= EXERCISE REQUIREMENTS =
Write out the text of the records again, replacing "focus" with "center" and leaving everything else unchanged.
◇ ◇ ◇ ◇ ◇
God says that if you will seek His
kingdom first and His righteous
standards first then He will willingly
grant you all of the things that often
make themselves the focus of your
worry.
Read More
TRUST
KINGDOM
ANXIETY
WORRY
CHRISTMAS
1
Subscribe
◇ ◇ ◇ ◇ ◇
= EXPECTED ANSWER =
God says that if you will seek His
kingdom first and His righteous
standards first then He will willingly
grant you all of the things that often
make themselves the center of your
worry.
Read More
TRUST
KINGDOM
ANXIETY
WORRY
CHRISTMAS
1
Subscribe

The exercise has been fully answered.